Voici une contribution de notre ami et maître, Jean-Michel Lascoux, ancien professeur de Lettres Classiques.
Elle permet de lire et considérer l'actualité brûlante et meurtrière de ces derniers jours de manière oblique, souriante mais néanmoins sérieuse.
A la manière de l'Apollon Loxias (l'Oblique) sous la protection duquel nous plaçons notre site
Devant les désordres provoqués par les excès de la liberté d’expression et les atteintes au sacré, il est urgent que la République se dote d’une législation claire et ferme sur le blasphème, qui fixe ce qui est licite et les limites à ne pas franchir.

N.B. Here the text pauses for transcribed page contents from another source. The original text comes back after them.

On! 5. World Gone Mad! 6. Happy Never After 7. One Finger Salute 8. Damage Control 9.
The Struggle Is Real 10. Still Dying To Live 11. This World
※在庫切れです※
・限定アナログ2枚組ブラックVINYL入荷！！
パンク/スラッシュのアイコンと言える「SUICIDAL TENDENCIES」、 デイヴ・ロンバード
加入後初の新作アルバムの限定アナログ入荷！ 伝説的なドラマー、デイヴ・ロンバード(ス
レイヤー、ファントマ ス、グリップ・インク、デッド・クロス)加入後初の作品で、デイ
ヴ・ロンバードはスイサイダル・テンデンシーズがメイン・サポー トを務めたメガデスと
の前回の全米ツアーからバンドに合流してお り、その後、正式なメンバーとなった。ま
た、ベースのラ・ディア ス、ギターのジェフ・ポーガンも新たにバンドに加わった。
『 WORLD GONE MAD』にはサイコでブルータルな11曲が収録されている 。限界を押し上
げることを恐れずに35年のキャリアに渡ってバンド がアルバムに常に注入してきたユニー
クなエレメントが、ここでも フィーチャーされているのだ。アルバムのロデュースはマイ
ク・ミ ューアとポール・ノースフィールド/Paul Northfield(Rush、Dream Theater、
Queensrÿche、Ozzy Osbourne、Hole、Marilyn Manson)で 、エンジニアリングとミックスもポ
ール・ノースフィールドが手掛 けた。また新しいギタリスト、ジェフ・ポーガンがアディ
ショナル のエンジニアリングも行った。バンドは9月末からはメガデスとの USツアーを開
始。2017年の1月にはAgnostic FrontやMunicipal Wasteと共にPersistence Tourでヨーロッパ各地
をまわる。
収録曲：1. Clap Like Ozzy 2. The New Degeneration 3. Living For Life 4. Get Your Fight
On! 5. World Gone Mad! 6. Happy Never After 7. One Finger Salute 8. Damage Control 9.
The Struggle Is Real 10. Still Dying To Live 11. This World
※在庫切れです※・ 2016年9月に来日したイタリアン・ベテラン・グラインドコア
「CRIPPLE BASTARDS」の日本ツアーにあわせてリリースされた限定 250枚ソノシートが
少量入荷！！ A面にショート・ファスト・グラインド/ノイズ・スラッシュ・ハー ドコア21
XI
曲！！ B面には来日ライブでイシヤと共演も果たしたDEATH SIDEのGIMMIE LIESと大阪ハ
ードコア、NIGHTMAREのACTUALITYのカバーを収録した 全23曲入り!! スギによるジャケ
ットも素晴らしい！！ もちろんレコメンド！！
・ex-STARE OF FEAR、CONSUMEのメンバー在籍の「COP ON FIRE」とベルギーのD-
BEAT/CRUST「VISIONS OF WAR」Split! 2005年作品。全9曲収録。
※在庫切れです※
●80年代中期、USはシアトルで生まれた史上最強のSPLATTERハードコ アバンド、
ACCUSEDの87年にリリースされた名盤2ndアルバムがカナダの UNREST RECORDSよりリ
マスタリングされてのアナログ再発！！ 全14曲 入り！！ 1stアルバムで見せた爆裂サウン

Fidèle à son principe de laïcité, la République n’a pas à se prononcer sur l’existence de Dieu, mais rien n’interdit qu’au cas, même improbable, où il existerait un Etre Suprême, créateur et ordonnateur du monde, elle prenne, obéissant au principe de précaution, des mesures pour empêcher que son Nom ne soit insulté, sali ou déprécié.
La Divinité présumée n’ayant donné aux hommes aucune marque incontestable de son existence, il est loisible à chacun de croire ou de ne pas croire sans l’offenser, et ceux qui, ne croyant pas, se moquent de la Divinité ou la caricaturent ne sauraient tomber sous le coup de la loi, pas plus que s’ils s’en prenaient à tout autre personnage de fiction, comme le Père Noël ou Mickey Mouse.

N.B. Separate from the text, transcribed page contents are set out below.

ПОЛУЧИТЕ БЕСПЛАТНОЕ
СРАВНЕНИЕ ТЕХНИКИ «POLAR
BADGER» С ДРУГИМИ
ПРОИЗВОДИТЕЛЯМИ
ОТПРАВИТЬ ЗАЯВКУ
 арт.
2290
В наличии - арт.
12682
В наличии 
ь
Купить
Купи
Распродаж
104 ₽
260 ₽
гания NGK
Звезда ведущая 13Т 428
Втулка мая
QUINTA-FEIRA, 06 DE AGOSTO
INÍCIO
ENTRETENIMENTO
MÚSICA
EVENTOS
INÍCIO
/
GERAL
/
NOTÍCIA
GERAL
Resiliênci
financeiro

Il en va autrement de ceux qui, d’une manière plus insidieuse – on aurait dit autrefois diabolique, puisque diable signifie calomniateur – défigurent l’image de l’Etre Suprême, suprêmement intelligent, bon, juste, miséricordieux, généreux, en le faisant passer pour stupide, méchant, hargneux, arbitraire, futile et ridicule.
En conséquence, la loi devra punir sévèrement ou interdire tout écrit et toute parole prétendant que Dieu ou son représentant a pu faire élection d’un peuple particulier, lui accorder quelque territoire que ce fût, prescrire des mutilations aussi minimes fussent-elles, pousser le ridicule jusqu’à interdire la chair de certains animaux pourvus ou non de cornes, de plumes, de sabots fendus et autres stupidités, jouer au magicien de cirque en changeant des bâtons en serpents, de l’eau en vin, en marchant sur l’eau ou en montant au ciel à cheval – tant l’imagination des pervers est fertile quand il s’agit d’insulter à la majesté du Dieu présumé.

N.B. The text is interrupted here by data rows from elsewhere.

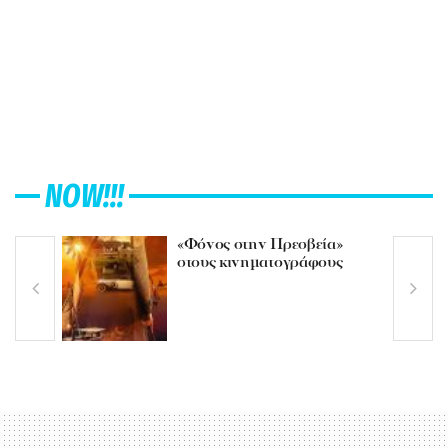
NOW!!!
«Φόνος στην Πρεσβεία»
στους κινηματογράφους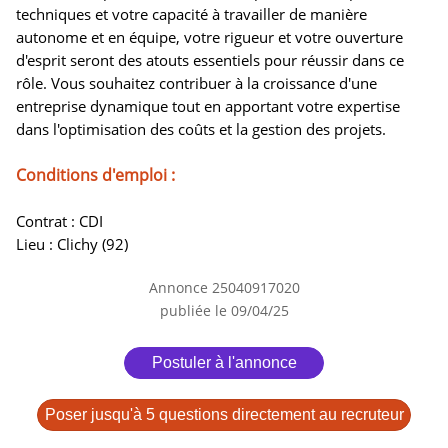
techniques et votre capacité à travailler de manière
autonome et en équipe, votre rigueur et votre ouverture
d'esprit seront des atouts essentiels pour réussir dans ce
rôle. Vous souhaitez contribuer à la croissance d'une
entreprise dynamique tout en apportant votre expertise
dans l'optimisation des coûts et la gestion des projets.
Conditions d'emploi :
Contrat : CDI
Lieu : Clichy (92)
Annonce 25040917020
publiée le 09/04/25
Postuler à l'annonce
Poser jusqu'à 5 questions directement au recruteur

De même la loi devra réprimer avec la plus grande rigueur ceux qui propagent – auprès de la jeunesse surtout – l’idée d’un Dieu cruel et sanguinaire, qui condamnerait les incroyants au Feu éternel de l’Enfer même s’ils ne sont coupables d’aucun crime.
En sévissant contre de tels blasphèmes, la République laïque non seulement rendrait son dû au Dieu présumé, mais surtout empêcherait qu’on ne blesse les croyants sincères en répandant cette erreur détestable, qu’un Dieu puisse être bête et méchant.